The Eco Cities project involving the University of Manchester will draw a blueprint for Greater Manchester to cope with effects of global warming and also find ways for urban areas to respond to climate change.

Professor Simon Guy, Eco Cities director, said: “Climate change is one of the greatest challenges of the 21st century, and as home to over half the world’s population, our cities and towns must be prepared to adapt.

“Eco Cities is an international initiative that recognises the need for local adaptation responses to climate change impacts.”

The adaptation strategy for Manchester will be drawn up by 2011 as “key resource” for planners, professor Guy said.

Experts warn climate change is likely to intensify the urban heat island effect in cities, which endure higher temperatures than the countryside.

“Even if emissions were stopped tomorrow there would be decades of climate change to contend with,” said professor Guy.

“That is why we must begin to develop and implement strategies to adapt to a changing climate, at the same time as reducing carbon emissions.”

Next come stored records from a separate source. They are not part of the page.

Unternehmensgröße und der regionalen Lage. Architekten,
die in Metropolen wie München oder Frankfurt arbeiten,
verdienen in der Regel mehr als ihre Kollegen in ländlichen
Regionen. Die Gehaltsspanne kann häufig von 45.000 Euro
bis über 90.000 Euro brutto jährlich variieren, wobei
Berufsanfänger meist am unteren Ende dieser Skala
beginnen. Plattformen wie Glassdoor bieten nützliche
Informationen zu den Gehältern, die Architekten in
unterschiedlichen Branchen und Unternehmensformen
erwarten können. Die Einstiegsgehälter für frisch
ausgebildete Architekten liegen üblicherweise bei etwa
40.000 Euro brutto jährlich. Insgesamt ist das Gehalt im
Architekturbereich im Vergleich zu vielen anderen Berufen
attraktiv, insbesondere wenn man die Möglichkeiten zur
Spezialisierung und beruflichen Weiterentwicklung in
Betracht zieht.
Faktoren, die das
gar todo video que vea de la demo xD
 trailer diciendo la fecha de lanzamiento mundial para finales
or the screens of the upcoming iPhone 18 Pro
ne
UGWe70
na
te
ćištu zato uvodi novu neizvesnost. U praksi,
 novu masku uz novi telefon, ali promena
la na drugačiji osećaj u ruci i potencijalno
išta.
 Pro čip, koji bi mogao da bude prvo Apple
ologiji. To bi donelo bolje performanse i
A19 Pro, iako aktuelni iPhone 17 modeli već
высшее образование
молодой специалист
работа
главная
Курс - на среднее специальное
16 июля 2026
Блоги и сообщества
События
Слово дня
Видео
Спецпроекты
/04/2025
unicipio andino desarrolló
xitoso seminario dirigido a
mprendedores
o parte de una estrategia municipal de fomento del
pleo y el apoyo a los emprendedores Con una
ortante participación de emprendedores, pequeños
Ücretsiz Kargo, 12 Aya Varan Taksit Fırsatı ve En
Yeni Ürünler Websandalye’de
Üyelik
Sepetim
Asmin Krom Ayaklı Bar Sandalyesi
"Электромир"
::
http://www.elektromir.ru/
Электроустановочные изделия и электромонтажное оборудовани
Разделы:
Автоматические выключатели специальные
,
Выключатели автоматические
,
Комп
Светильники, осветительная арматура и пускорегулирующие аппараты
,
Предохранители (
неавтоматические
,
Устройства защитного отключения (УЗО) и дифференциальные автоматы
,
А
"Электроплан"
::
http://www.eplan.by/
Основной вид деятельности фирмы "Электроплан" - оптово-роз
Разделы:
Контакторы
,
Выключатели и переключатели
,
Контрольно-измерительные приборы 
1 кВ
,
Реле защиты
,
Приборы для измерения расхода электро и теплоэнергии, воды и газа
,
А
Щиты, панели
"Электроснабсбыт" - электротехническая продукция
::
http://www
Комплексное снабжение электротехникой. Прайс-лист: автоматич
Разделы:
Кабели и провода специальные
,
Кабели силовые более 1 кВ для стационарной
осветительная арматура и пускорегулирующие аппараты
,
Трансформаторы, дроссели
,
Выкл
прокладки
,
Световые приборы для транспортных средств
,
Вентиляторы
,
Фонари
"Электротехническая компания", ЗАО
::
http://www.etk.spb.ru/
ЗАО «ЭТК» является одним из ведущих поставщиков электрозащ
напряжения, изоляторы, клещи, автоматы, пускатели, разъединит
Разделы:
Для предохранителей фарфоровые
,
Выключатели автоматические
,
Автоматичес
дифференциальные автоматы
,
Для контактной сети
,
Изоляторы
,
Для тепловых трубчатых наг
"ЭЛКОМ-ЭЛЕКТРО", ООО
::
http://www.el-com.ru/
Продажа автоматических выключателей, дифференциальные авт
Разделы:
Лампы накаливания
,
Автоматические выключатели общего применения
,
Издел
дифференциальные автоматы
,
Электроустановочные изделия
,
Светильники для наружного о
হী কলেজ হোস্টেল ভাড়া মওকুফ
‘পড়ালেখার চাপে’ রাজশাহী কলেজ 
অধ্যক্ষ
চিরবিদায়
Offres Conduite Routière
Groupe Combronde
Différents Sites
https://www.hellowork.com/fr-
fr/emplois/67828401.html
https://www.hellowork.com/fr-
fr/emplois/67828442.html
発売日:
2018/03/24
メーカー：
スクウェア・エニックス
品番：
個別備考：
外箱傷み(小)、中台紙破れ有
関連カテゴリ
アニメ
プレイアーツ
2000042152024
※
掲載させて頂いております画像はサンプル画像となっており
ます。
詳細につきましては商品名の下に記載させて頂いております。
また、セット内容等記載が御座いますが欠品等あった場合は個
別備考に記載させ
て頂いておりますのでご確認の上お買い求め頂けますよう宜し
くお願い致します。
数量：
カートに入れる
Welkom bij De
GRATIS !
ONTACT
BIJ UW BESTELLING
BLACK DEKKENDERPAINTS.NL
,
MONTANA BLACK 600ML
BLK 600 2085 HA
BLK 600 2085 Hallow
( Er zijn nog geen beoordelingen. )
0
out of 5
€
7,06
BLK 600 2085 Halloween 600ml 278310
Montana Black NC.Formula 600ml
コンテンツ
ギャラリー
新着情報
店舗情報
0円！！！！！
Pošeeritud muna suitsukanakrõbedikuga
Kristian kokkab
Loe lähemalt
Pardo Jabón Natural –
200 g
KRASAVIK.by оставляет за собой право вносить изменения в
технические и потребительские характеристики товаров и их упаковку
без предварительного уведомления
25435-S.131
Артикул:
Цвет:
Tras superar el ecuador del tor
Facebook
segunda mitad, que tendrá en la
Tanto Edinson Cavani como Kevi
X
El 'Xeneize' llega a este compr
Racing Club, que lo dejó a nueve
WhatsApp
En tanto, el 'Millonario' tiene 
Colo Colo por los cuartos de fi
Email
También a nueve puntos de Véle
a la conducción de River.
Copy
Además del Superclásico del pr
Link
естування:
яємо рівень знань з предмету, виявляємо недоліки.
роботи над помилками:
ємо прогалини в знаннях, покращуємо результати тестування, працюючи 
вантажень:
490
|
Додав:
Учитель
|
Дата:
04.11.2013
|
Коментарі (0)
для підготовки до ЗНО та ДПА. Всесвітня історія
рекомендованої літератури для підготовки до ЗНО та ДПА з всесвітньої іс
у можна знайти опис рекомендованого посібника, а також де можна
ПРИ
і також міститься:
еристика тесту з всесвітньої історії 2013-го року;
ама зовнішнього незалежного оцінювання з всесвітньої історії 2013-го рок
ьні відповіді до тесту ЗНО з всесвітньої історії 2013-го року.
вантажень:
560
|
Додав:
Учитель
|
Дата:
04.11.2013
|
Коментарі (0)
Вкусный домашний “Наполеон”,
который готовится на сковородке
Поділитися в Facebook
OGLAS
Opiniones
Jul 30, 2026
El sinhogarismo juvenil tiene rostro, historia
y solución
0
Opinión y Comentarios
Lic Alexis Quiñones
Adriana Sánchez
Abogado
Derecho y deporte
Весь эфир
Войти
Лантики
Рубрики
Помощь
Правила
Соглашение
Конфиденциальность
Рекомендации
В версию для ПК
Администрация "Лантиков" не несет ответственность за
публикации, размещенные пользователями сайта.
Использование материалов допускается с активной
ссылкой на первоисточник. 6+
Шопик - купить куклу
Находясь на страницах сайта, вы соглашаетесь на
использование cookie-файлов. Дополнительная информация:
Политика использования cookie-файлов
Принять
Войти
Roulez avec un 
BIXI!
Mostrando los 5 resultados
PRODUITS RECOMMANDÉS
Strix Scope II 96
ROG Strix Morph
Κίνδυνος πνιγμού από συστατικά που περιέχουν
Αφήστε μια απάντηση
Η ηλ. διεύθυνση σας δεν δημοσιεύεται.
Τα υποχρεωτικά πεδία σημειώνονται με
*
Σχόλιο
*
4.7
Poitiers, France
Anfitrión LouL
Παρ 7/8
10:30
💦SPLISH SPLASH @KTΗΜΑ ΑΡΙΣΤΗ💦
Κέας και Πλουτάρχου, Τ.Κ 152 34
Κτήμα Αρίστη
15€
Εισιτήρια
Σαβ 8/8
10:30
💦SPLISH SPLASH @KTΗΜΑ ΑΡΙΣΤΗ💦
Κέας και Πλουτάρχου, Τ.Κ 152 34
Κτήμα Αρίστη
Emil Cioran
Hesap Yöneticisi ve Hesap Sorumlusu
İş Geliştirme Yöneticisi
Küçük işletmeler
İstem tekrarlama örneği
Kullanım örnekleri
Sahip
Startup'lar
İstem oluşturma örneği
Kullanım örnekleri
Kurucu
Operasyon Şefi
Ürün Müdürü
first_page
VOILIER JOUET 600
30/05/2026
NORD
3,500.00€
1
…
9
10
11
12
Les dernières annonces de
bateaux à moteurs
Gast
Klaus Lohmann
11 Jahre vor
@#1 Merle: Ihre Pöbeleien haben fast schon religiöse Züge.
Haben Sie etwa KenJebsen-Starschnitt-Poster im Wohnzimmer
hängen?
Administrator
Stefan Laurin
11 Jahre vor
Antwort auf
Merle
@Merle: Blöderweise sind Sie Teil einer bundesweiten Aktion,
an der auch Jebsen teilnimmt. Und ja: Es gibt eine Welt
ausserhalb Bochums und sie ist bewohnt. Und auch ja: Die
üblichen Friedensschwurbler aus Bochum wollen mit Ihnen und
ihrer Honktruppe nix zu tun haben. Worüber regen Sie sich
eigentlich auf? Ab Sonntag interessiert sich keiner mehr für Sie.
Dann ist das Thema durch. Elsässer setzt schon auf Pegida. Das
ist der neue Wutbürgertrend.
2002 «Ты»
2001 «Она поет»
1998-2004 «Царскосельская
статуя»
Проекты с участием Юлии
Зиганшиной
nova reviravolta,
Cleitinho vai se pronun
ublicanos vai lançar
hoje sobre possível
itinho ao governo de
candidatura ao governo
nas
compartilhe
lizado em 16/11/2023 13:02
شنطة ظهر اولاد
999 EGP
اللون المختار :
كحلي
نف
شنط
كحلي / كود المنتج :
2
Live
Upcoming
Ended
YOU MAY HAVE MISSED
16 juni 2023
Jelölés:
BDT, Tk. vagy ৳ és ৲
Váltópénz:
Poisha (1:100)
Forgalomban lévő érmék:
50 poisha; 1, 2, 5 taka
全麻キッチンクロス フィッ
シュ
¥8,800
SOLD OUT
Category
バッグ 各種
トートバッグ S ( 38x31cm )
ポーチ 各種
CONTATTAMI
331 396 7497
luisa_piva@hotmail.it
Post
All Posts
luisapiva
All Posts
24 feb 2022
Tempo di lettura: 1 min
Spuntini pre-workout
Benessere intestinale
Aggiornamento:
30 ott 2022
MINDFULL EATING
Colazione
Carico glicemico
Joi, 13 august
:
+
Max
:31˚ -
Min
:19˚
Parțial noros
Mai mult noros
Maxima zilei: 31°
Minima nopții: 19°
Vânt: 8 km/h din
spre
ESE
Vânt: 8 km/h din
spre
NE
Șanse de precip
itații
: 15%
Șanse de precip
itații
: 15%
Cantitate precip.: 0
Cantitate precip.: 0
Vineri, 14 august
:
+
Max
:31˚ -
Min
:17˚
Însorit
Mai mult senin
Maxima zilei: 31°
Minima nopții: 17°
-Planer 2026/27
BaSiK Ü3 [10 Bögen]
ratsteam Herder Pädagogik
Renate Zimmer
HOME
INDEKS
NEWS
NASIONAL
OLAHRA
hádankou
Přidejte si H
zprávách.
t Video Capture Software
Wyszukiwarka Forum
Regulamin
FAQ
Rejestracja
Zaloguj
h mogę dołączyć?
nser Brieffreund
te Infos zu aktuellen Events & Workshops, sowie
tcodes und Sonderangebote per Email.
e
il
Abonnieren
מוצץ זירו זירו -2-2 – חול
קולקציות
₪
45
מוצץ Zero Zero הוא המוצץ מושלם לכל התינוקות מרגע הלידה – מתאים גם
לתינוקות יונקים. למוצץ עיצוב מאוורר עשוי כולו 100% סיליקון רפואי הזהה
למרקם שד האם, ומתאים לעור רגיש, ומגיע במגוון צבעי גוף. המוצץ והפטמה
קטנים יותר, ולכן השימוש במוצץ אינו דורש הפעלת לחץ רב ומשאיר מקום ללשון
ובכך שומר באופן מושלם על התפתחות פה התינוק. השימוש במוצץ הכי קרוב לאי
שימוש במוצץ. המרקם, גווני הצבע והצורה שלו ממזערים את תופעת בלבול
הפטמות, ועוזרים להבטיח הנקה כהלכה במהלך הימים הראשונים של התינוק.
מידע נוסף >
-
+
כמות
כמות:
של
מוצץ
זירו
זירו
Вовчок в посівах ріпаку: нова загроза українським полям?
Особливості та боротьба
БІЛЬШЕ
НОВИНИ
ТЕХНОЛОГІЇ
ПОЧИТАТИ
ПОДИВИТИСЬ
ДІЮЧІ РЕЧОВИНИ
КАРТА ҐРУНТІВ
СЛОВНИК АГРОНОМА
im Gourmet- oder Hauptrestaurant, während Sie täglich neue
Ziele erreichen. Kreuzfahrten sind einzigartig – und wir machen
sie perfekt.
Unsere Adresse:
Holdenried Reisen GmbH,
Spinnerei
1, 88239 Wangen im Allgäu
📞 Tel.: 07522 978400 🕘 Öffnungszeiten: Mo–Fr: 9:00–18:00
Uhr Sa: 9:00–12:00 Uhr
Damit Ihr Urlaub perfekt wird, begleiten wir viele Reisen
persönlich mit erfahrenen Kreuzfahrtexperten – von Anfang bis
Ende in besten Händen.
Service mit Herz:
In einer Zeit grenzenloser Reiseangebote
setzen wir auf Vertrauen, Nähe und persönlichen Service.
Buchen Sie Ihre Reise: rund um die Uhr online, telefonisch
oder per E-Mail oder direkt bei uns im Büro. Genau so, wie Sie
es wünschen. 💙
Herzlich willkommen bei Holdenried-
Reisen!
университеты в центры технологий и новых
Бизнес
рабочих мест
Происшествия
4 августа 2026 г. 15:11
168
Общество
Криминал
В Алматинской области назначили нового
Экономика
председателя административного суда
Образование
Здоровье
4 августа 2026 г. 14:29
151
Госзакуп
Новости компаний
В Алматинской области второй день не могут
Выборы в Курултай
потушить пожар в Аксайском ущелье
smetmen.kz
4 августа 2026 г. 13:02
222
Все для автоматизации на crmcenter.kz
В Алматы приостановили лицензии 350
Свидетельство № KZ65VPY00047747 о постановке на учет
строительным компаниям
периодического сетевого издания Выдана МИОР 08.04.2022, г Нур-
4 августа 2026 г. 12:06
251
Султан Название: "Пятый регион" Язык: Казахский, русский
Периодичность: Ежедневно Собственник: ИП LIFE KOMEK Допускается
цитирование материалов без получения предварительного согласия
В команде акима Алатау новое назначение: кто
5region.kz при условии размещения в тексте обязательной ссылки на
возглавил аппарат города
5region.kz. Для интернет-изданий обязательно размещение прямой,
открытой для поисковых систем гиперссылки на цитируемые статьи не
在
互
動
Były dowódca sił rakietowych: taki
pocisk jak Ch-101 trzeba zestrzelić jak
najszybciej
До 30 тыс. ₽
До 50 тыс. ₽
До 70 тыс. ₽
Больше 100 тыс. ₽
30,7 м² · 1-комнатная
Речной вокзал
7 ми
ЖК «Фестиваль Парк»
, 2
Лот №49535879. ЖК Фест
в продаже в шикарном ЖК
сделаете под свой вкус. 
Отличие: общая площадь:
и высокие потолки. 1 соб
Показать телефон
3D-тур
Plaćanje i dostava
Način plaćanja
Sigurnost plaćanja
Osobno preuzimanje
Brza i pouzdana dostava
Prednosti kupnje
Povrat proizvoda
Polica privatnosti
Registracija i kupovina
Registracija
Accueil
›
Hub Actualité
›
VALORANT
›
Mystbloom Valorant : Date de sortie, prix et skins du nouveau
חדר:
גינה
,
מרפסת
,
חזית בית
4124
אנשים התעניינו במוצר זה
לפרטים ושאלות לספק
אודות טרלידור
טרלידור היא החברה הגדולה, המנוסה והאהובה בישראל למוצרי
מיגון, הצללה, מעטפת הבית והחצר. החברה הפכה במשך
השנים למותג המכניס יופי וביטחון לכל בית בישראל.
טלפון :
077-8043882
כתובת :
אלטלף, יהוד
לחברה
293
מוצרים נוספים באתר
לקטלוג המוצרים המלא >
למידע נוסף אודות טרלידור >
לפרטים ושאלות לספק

At last Thursday’s (July 23) launch in Manchester Town Hall, the university and Manchester City Council signed a joint agreement to find ways for urban areas to respond to climate change.

Council Leader Sir Richard Leese said: “Manchester is home to the kind of committed individuals and organisations that the city needs to make sure that we respond properly to the challenge and opportunity of climate change.

The two organisations pledged to work together on related projects, including Eco Cities.

Professor Guy said: “Work in Manchester will provide a living laboratory to test adaptation methods and develop transferable research findings.

“We will work with a global network of individuals and organisations with an interest in climate change, sharing best practice on how cities are designed, built and managed in the face of a changing climate.”

The Eco Cities scheme is a partnership between the university and office provider Bruntwood.

Michael Oglesby, company chairman, said: “Eco Cities aims to make a major contribution to the adaptation debate and to give clear and scientifically verified guidance to local government, companies and individuals.”